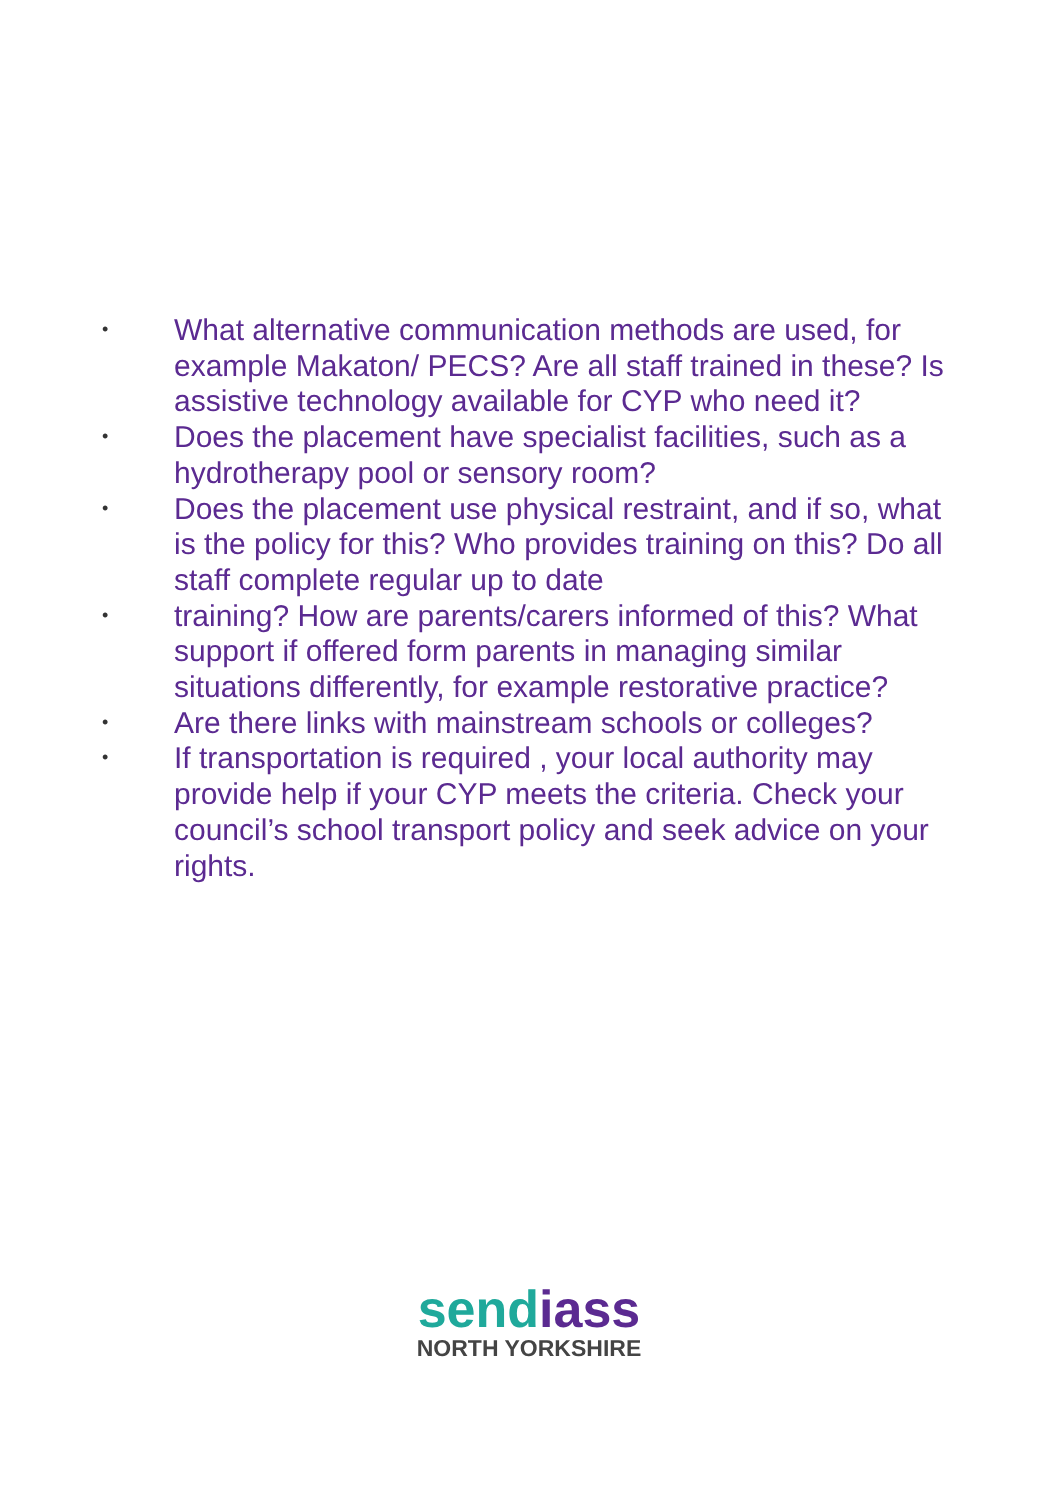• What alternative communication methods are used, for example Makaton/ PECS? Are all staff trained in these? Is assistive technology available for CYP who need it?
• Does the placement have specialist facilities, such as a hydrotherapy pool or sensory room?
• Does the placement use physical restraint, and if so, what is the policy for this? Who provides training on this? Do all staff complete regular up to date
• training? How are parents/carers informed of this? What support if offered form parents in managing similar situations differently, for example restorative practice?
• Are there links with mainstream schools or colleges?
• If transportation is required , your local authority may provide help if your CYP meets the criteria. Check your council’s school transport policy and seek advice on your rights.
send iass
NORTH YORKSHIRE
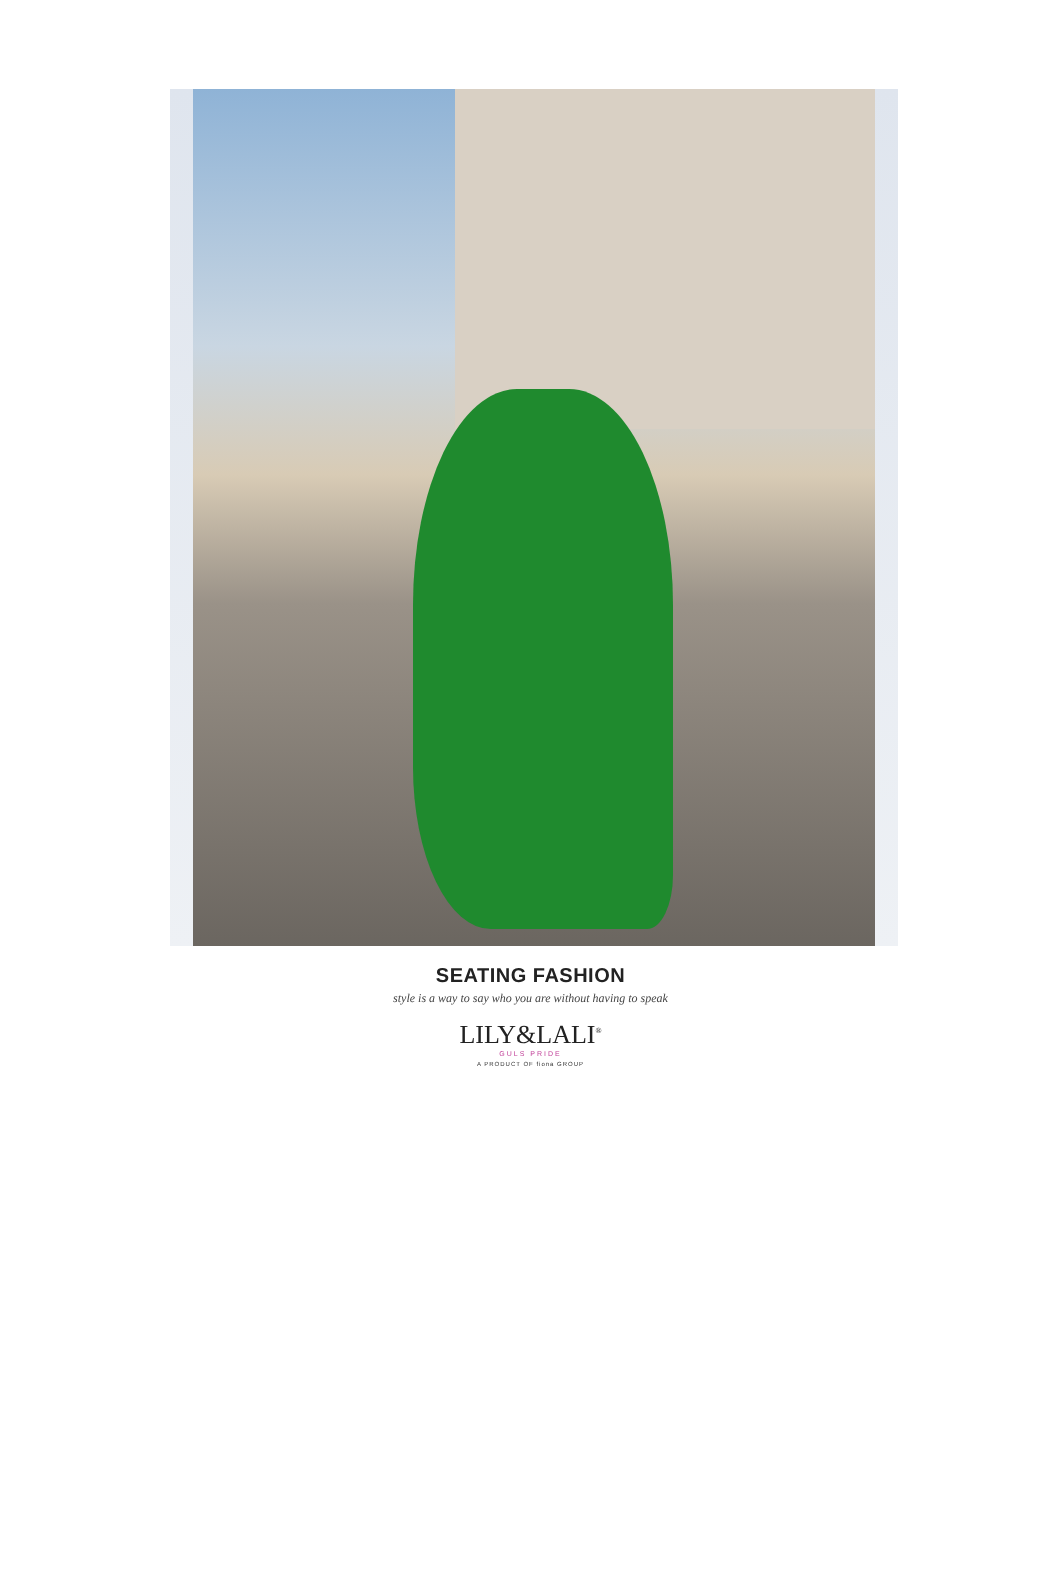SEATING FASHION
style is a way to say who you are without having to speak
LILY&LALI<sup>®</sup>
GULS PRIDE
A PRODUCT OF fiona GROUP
···
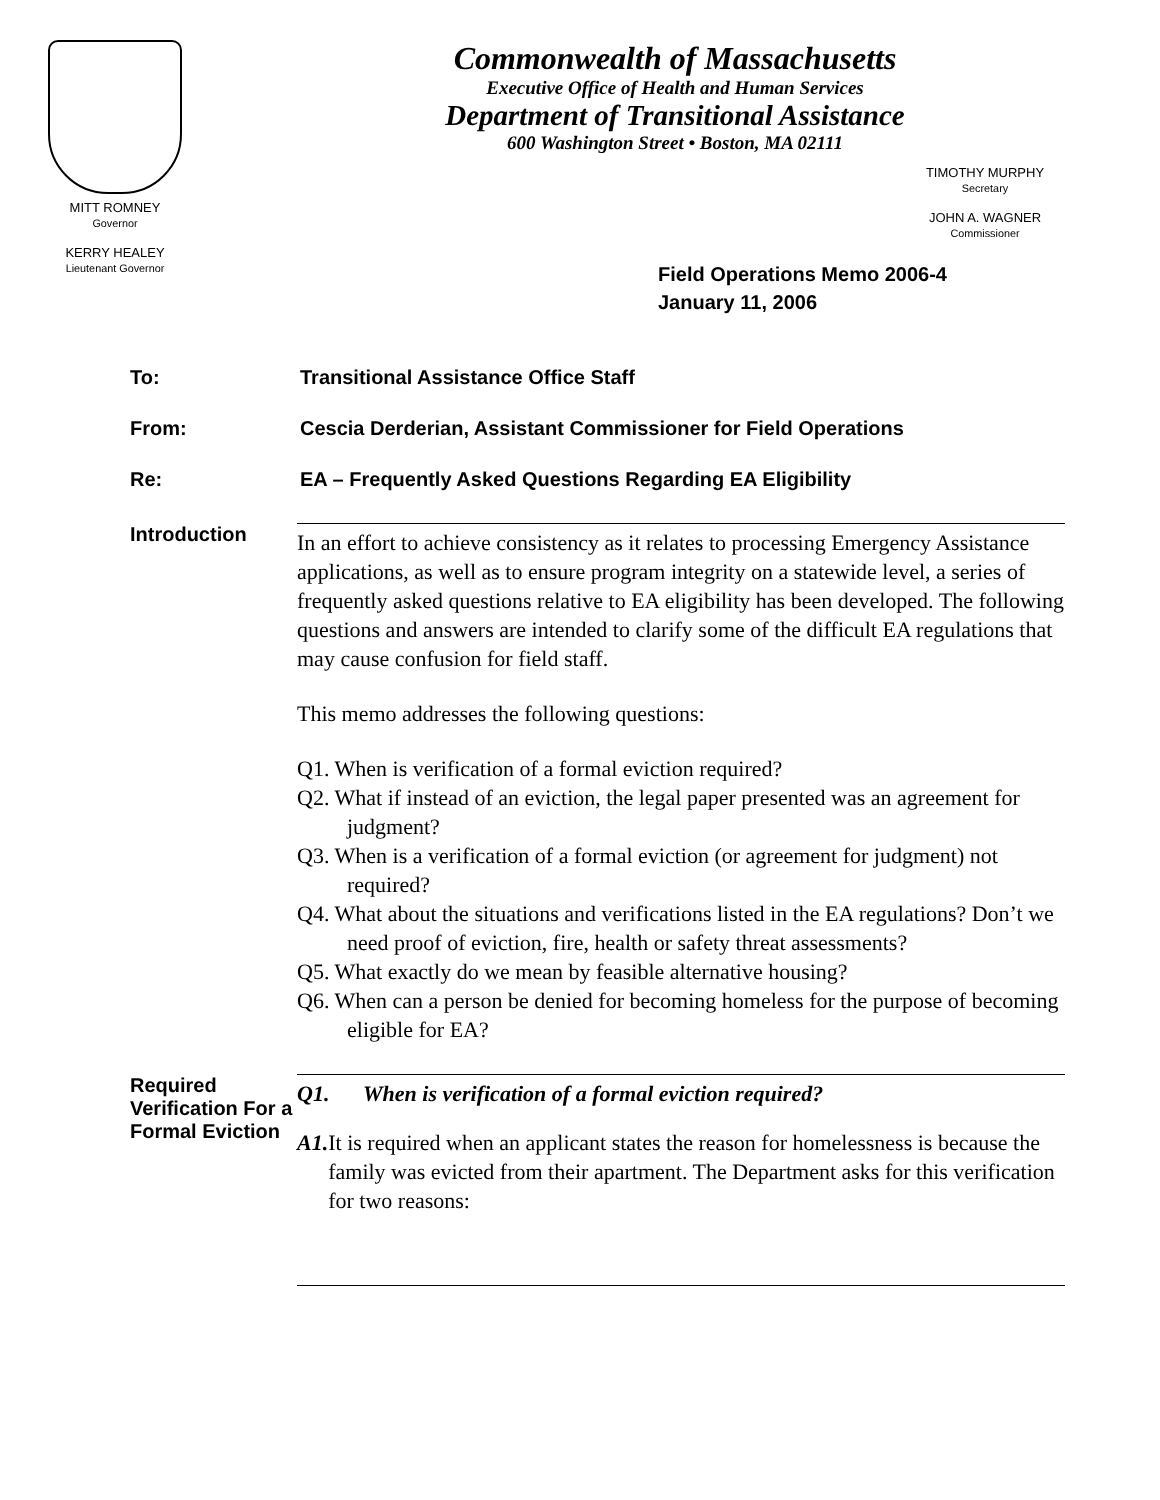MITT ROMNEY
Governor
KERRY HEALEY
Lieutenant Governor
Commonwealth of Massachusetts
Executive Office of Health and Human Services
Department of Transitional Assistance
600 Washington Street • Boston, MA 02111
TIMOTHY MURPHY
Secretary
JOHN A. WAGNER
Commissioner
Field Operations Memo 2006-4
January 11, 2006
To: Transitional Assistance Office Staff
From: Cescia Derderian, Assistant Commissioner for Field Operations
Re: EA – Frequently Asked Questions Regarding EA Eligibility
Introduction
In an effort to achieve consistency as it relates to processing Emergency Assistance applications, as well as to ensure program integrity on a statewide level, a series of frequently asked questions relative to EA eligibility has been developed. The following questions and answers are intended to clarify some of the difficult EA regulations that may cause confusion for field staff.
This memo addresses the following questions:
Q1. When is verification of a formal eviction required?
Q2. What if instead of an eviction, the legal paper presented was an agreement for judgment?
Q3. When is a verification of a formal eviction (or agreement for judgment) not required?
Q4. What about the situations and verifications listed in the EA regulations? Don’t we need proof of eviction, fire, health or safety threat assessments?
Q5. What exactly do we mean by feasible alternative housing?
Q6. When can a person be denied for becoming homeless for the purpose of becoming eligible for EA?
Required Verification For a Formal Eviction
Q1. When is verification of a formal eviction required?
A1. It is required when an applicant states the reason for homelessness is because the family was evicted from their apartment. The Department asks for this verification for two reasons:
···
# [Exercise aim]
From the records above, copy exactly the lines starting at the one with "NORTH YORKSHIRE" and ending at the one with "A PRODUCT OF fiona GROUP", and no others. Pictures stay out.

# [Answer space]
NORTH YORKSHIRE
SEATING FASHION
style is a way to say who you are without having to speak
LILY&LALI<sup>®</sup>
GULS PRIDE
A PRODUCT OF fiona GROUP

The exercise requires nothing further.